Ensuite s’étant levée, elle a tiré une chaise près de la sienne, et m’y a fait asseoir, abymée comme j’étais dans mes larmes, et dans la crainte de ce que j’allais entendre, autant que dans les sentimens de reconnaissance que je devais à cette bonté maternelle ; mes soupirs étoient mon seul langage. Elle a poussé sa chaise encore plus près de la mienne ; elle a passé le bras autour de mon cou, et serrant mon visage contre le sien, laissez moi parler, chère fille, puisque vous voulez garder le silence ; écoutez-moi. Vous savez, ma fille, ce que j’ai la patience d’endurer tous les jours pour le bien de la paix. Votre père est un homme rempli de bonté, qui n’a que d’excellentes intentions ; mais il ne veut pas être contredit. J’ai cru vous voir quelquefois de la compassion pour moi, lorsque je suis obligée de lui céder sur tout. Ce foible ne lui fait pas une meilleure réputation, et la mienne en augmente : mais, si je pouvais l’empêcher, je ne voudrais pas d’un avantage qui nous coûte si cher à tous deux.
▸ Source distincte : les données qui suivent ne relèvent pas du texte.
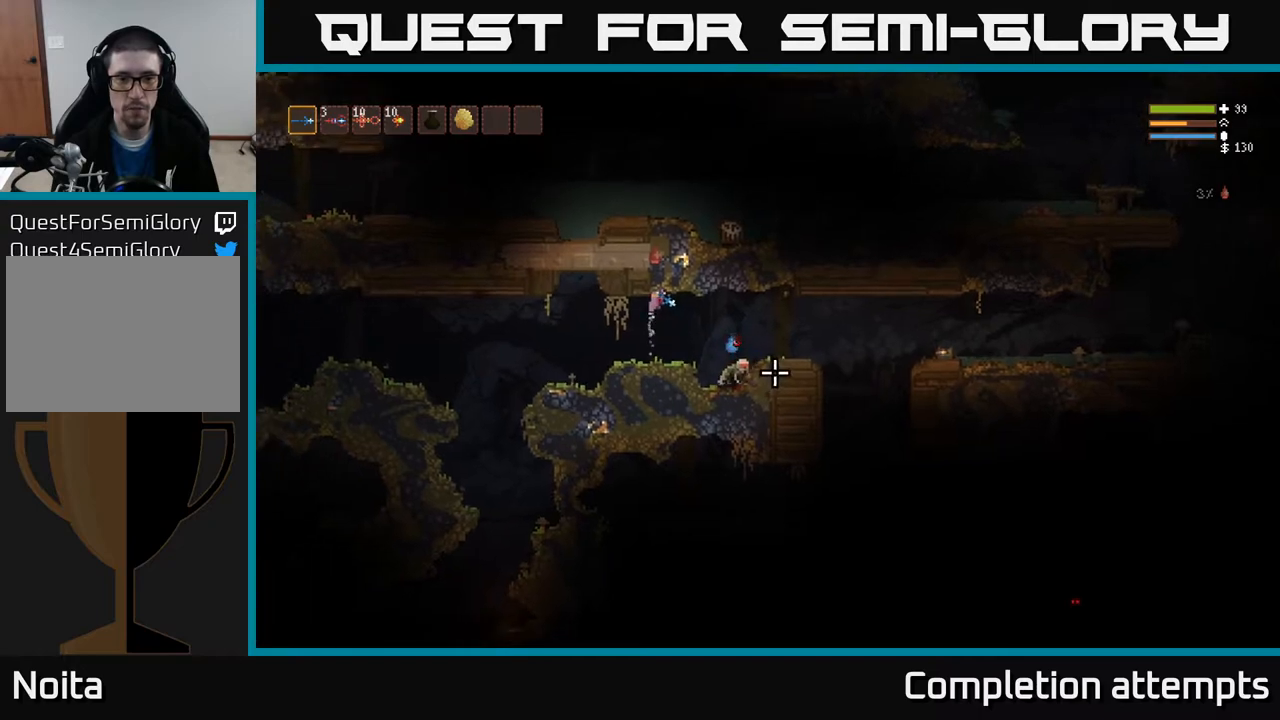
{"buttons": [], "left_stick": "left", "right_stick": "down-right", "events": [[133, "L2", "up"], [150, "left_stick", "center"], [250, "R2", "down"], [267, "left_stick", "right"], [350, "R2", "up"], [400, "left_stick", "left"]]}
Vous êtes une fille respectueuse, sage, prudente, (elle a bien voulu m’attribuer toutes ces qualités, pour m’encourager, sans doute, à les acquérir) vous ne voudriez pas, j’en suis sûre, augmenter mes embarras ; vous ne voudriez pas troubler de plein gré cette paix que votre mère a tant de peine à conserver. L’obéissance vaut mieux que les sacrifices. ô chère Clary ! Répandez la joie dans mon cœur, en me disant que mes craintes ont été trop loin. Je vois combien le vôtre est touché : je vois ses perplexités : je vois qu’il s’y passe de rudes combats, a-t-elle ajouté en retirant le bras, et se levant, pour m’empêcher de voir combien elle était touchée elle-même. Je veux vous laisser un moment : ne me répondez pas (car j’essayais d’ouvrir la bouche, et je n’avais pas plutôt été libre, que je m’étais jetée à genoux, les bras levés et les mains étendues) : je ne suis pas préparée à vos plaintes irrésistibles : (c’est le mot qu’elle a bien voulu employer) je vous donne le tems de vous recueillir, et je vous recommande de ne pas rendre inutile cette effusion d’une tendresse véritablement maternelle.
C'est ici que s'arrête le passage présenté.